The joy of the disciples is misplaced if it is because of their “success.” Rather, their joy should be found in the assurance that their names are recorded in the script of God. This rhetoric imagines a great ledger kept beyond human writing. In that record are the names of faithful who will, in all times to come and beyond all time, be remembered and cherished “in heaven.” They are entered because of their faithfulness to the gospel.

We may notice other appeals to this same imagery. In the book of Daniel, there will be deliverance for the wise and the righteous:

“At that time Michael, the great prince, the protector of your people, shall arise. There shall be a time of anguish, such as has never occurred since the nations first came into existence. But at that time your people shall be delivered, everyone who is found written in the book. Many of those who sleep in the dust of the earth shall awake, some to everlasting life, and some to the shame and everlasting contempt. Those who are wise shall shine like the brightness of the sky, and those who lead many to righteousness, like the stars forever and ever. But you, Daniel, keep the words secret and the book sealed until the time of the end.” (Daniel 12:1-4)

Data excerpts:
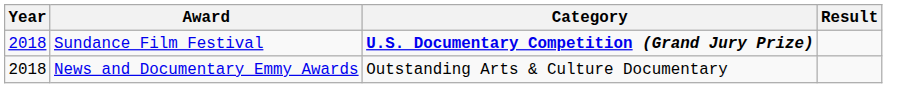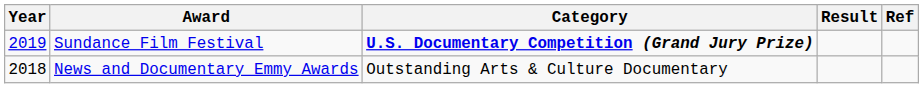+ column: Ref
Sundance Film Festival | Year: 2018 -> 2019
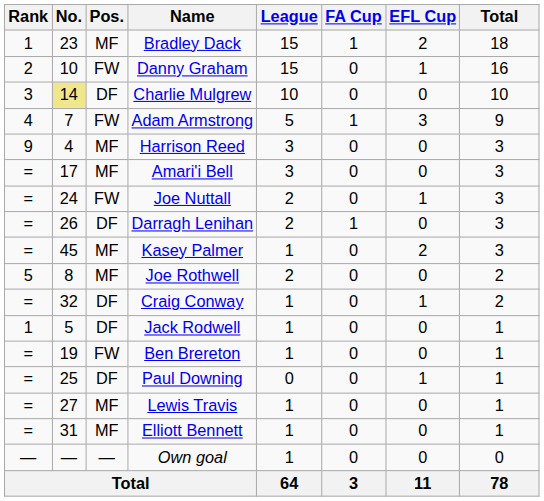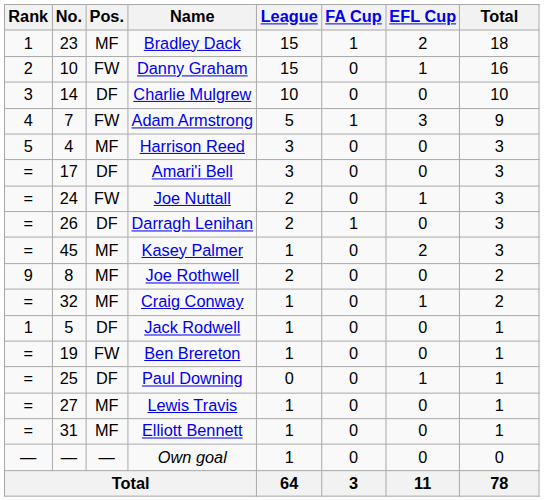Charlie Mulgrew | No.: khaki background -> no background
Harrison Reed | Rank: 9 -> 5
Amari'i Bell | Pos.: MF -> DF
Joe Rothwell | Rank: 5 -> 9
Craig Conway | Pos.: DF -> MF
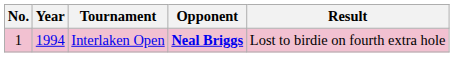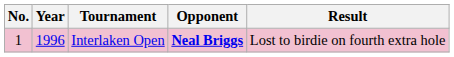Interlaken Open | Year: 1994 -> 1996
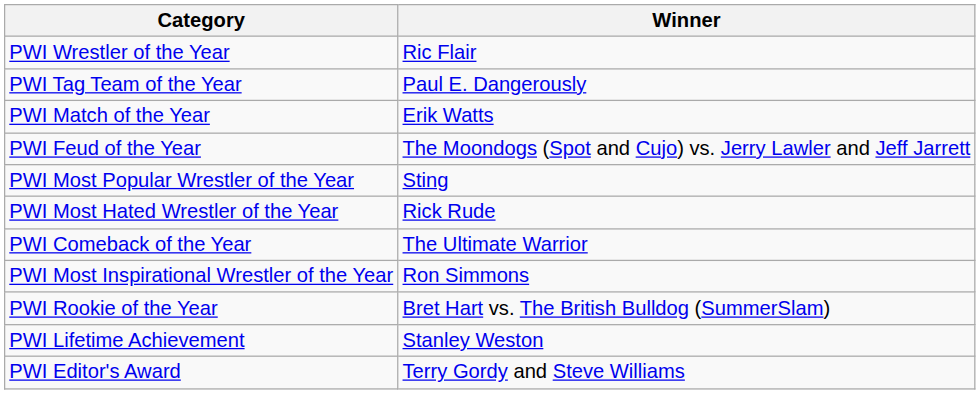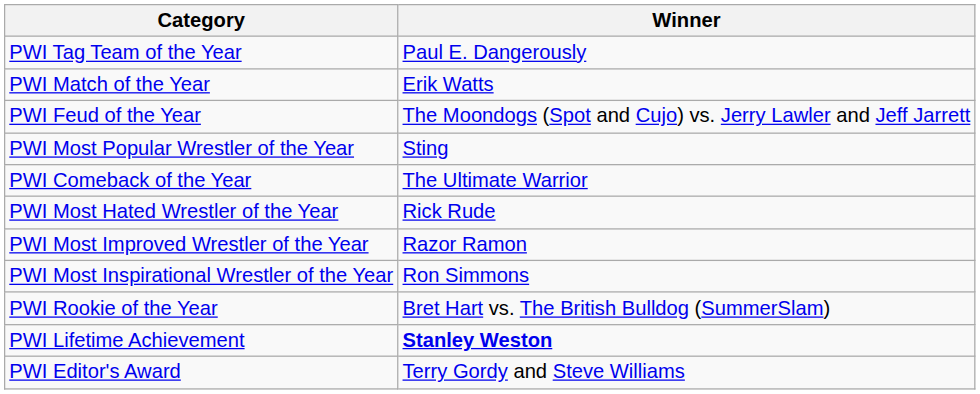- row: PWI Wrestler of the Year | Ric Flair
rows swapped: PWI Most Hated Wrestler of the Year <-> PWI Comeback of the Year
+ row: PWI Most Improved Wrestler of the Year | Razor Ramon
PWI Lifetime Achievement | Winner: normal -> bold
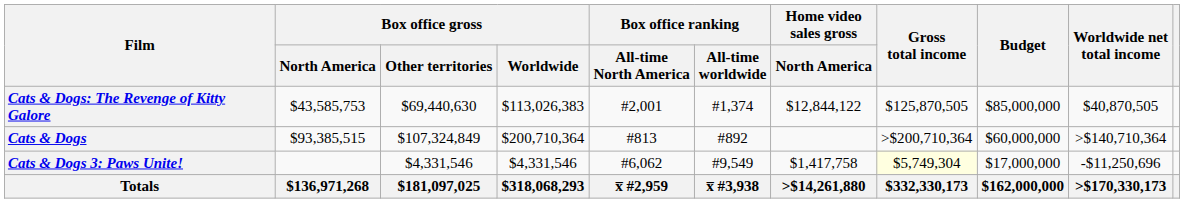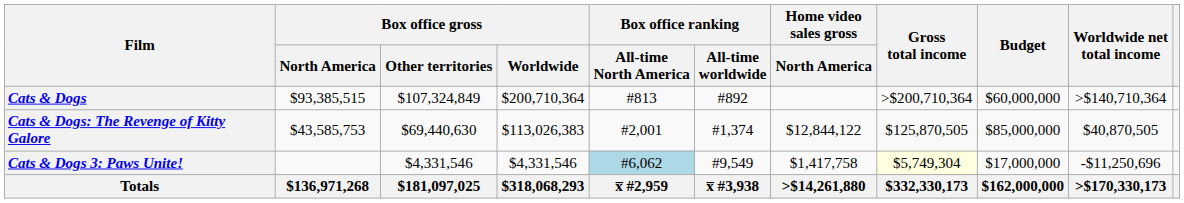rows swapped: Cats & Dogs <-> Cats & Dogs: The Revenge of Kitty Galore
Cats & Dogs 3: Paws Unite! | Box office ranking / All-time North America: no background -> lightblue background
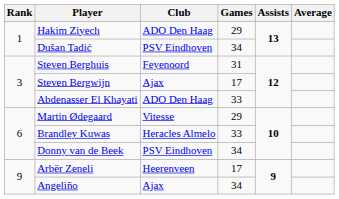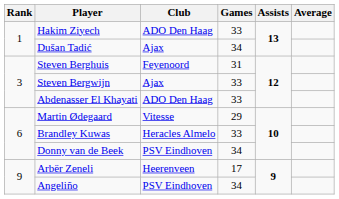Hakim Ziyech | Games: 29 -> 33
Dušan Tadić | Club: PSV Eindhoven -> Ajax
Steven Bergwijn | Games: 17 -> 33
Angeliño | Club: Ajax -> PSV Eindhoven
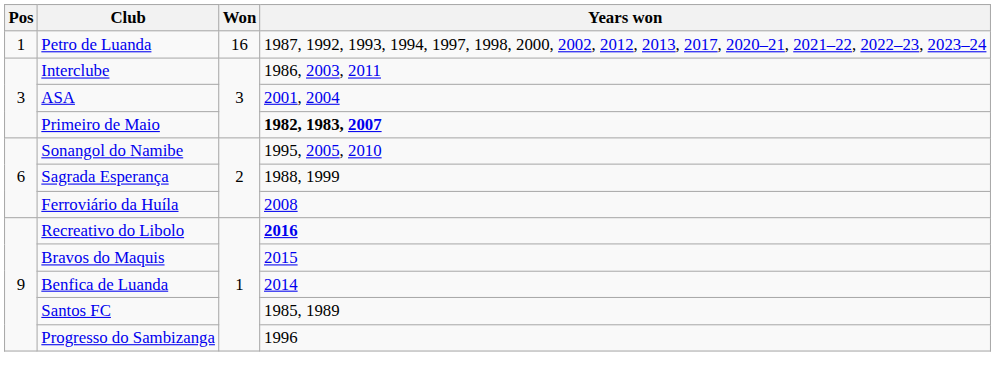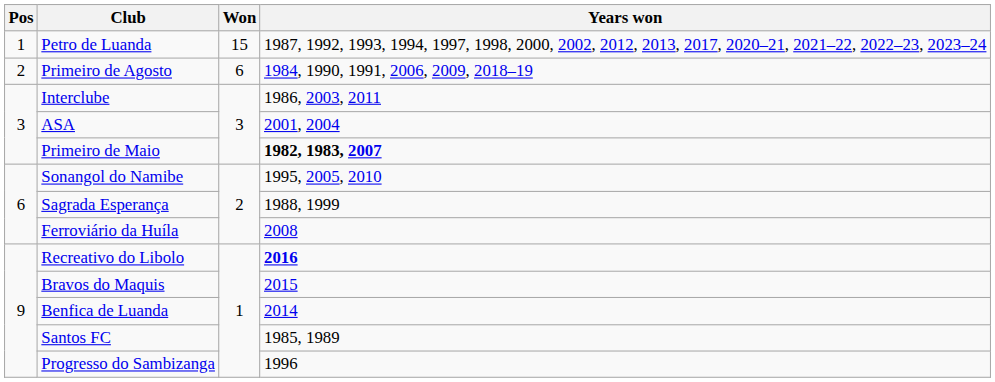Petro de Luanda | Won: 16 -> 15
+ row: 2 | Primeiro de Agosto | 6 | 1984, 1990, 1991, 2006, 2009, 2018–19
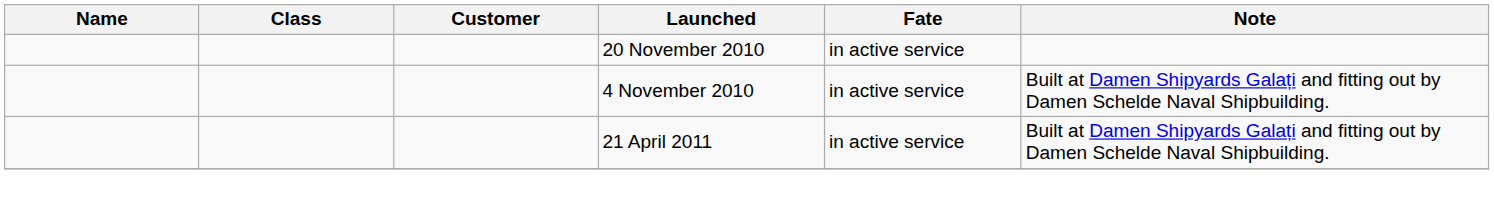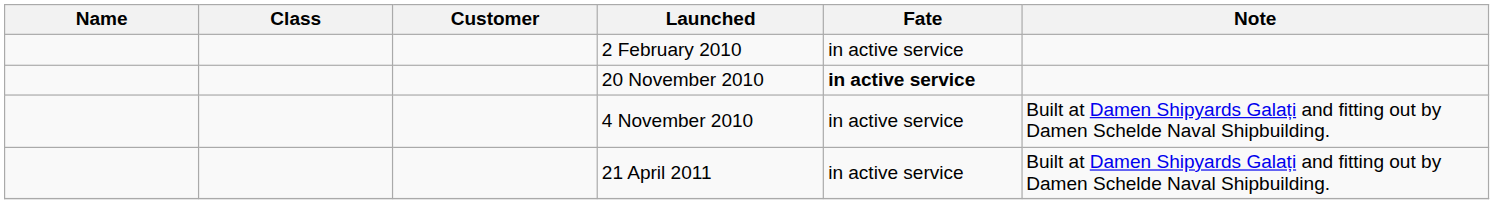+ row: 2 February 2010 | in active service
20 November 2010 | Fate: normal -> bold
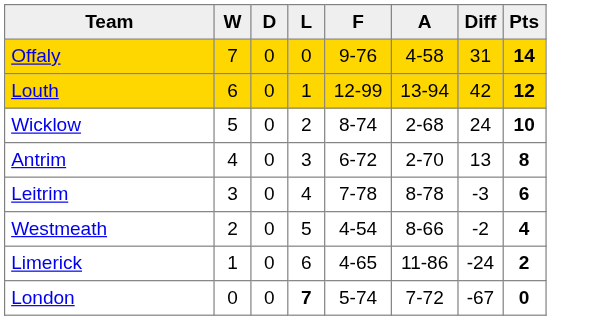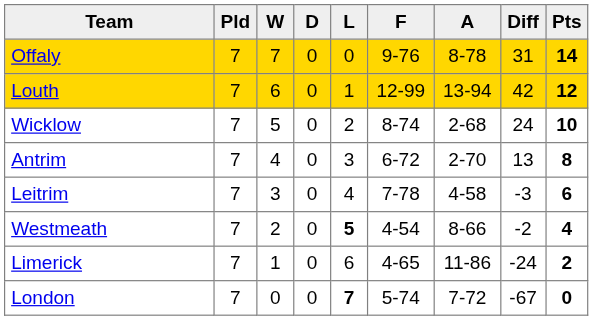+ column: Pld | 7 | 7 | 7 | 7 | 7 | 7 | 7 | 7
Offaly | A: 4-58 -> 8-78
Leitrim | A: 8-78 -> 4-58
Westmeath | L: normal -> bold
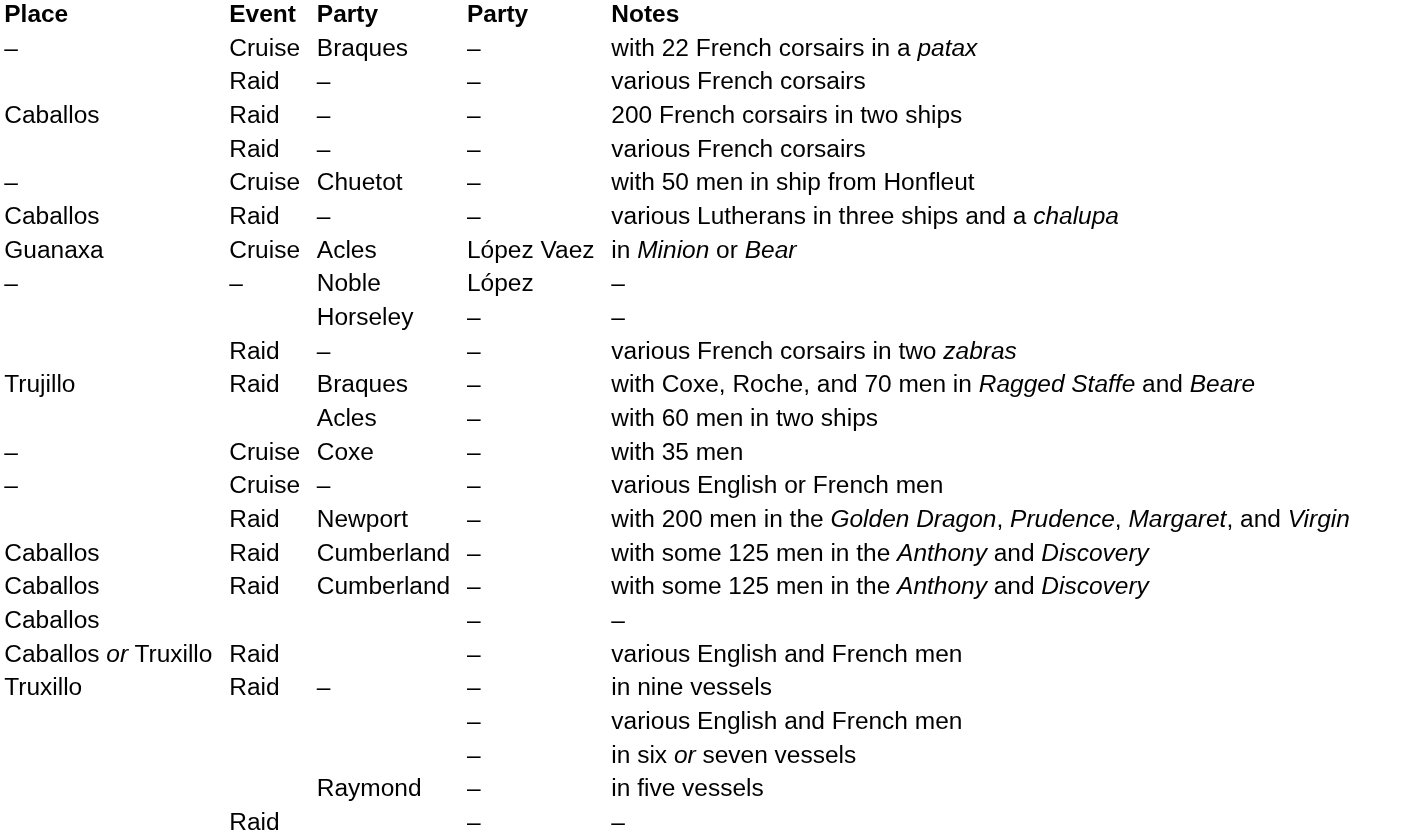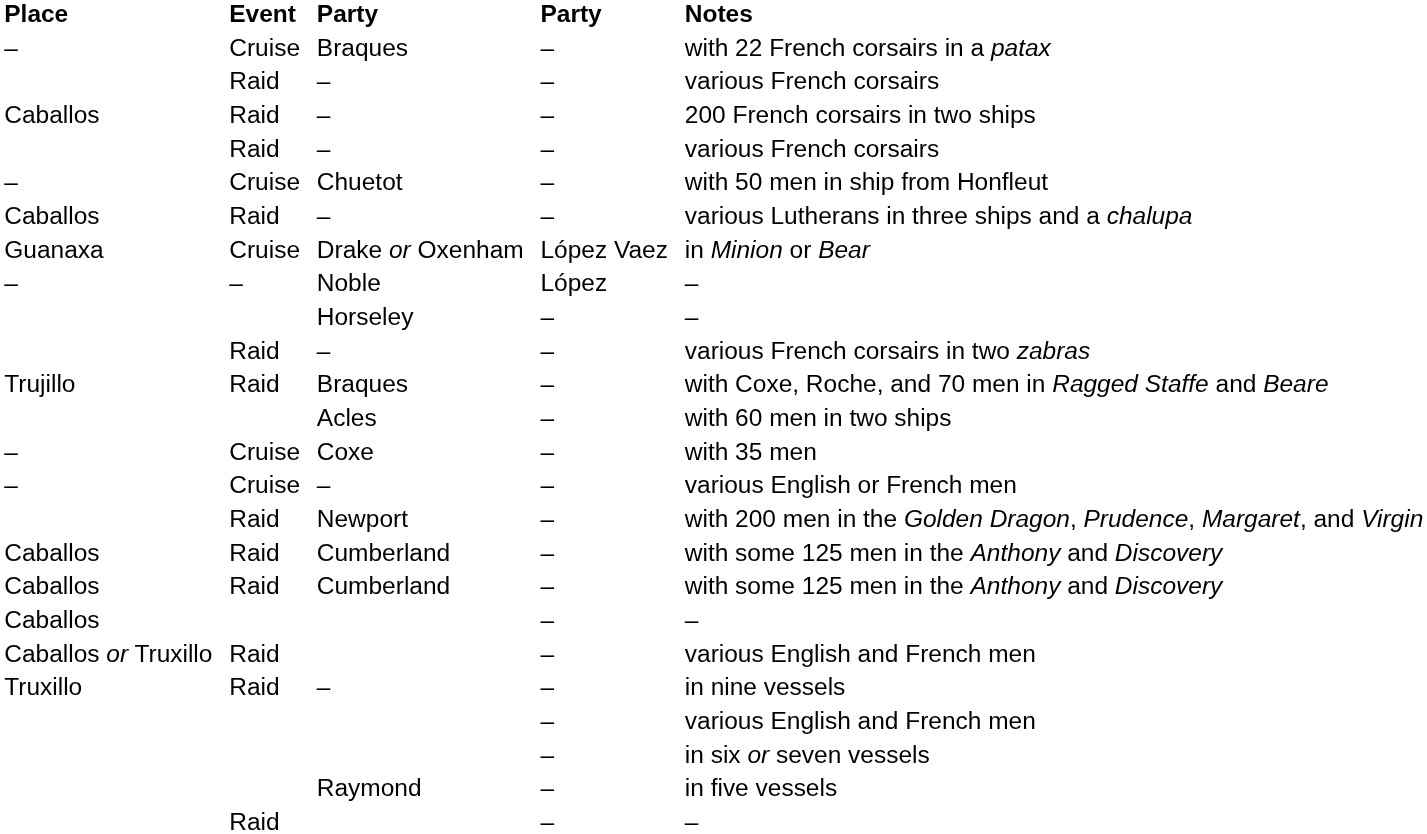Guanaxa | column 5: Acles -> Drake or Oxenham
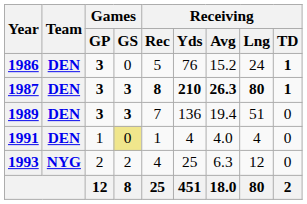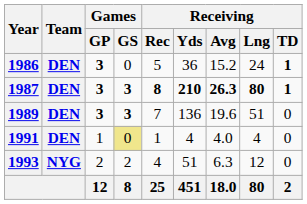1986 | Receiving / Yds: 76 -> 36
1989 | Receiving / Avg: 19.4 -> 19.6
1993 | Receiving / Yds: 25 -> 51
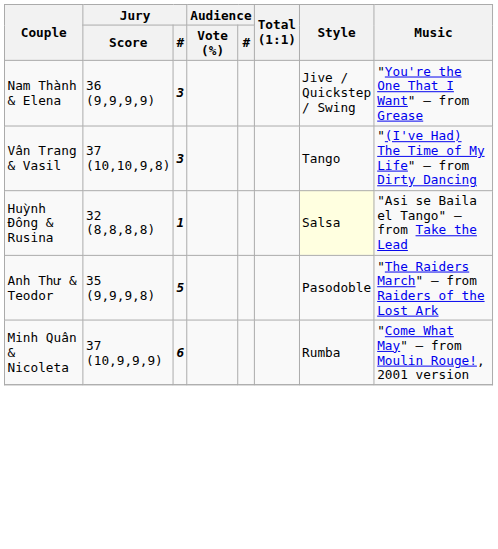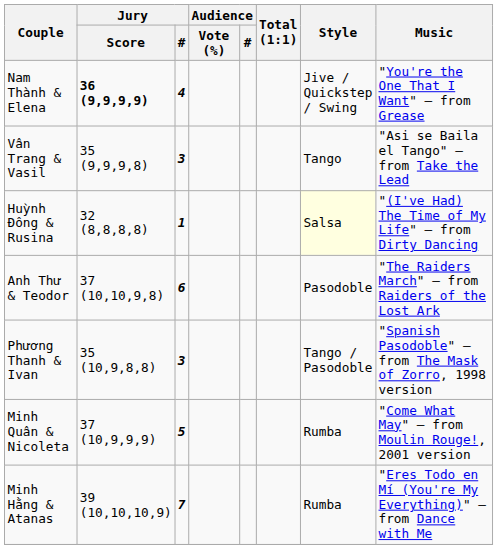Nam Thành & Elena | Jury / Score: normal -> bold
Nam Thành & Elena | Jury / #: 3 -> 4
Vân Trang & Vasil | Jury / Score: 37 (10,10,9,8) -> 35 (9,9,9,8)
Vân Trang & Vasil | Music: "(I've Had) The Time of My Life" – from Dirty Dancing -> "Asi se Baila el Tango" – from Take the Lead
Huỳnh Đông & Rusina | Music: "Asi se Baila el Tango" – from Take the Lead -> "(I've Had) The Time of My Life" – from Dirty Dancing
Anh Thư & Teodor | Jury / Score: 35 (9,9,9,8) -> 37 (10,10,9,8)
Anh Thư & Teodor | Jury / #: 5 -> 6
+ row: Phương Thanh & Ivan | 35 (10,9,8,8) | 3 | Tango / Pasodoble | "Spanish Pasodoble" – from The Mask of Zorro, 1998 version
Minh Quân & Nicoleta | Jury / #: 6 -> 5
+ row: Minh Hằng & Atanas | 39 (10,10,10,9) | 7 | Rumba | "Eres Todo en Mí (You're My Everything)" – from Dance with Me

Task set:
a – Set down the excerpt on names recorded in heaven between "The joy of the" and "to the gospel.", inclusive.
b – Answer these questions from the excerpt on names recorded in heaven:
(i) Why are the faithful entered in the record?
(ii) In the quotation from Daniel, who shall arise at that time?
(iii) What is Daniel told to keep sealed, and until when?
c – List every proper name of a figure mentioned in the excerpt on names recorded in heaven, leaving out the book title in the citation.

Answers for the tasks:
a –
The joy of the disciples is misplaced if it is because of their “success.” Rather, their joy should be found in the assurance that their names are recorded in the script of God. This rhetoric imagines a great ledger kept beyond human writing. In that record are the names of faithful who will, in all times to come and beyond all time, be remembered and cherished “in heaven.” They are entered because of their faithfulness to the gospel.

b –
(i) They are entered because of their faithfulness to the gospel.
(ii) Michael, the great prince, the protector of your people, shall arise.
(iii) He is to keep the book sealed until the time of the end.

c –
God
Michael
Daniel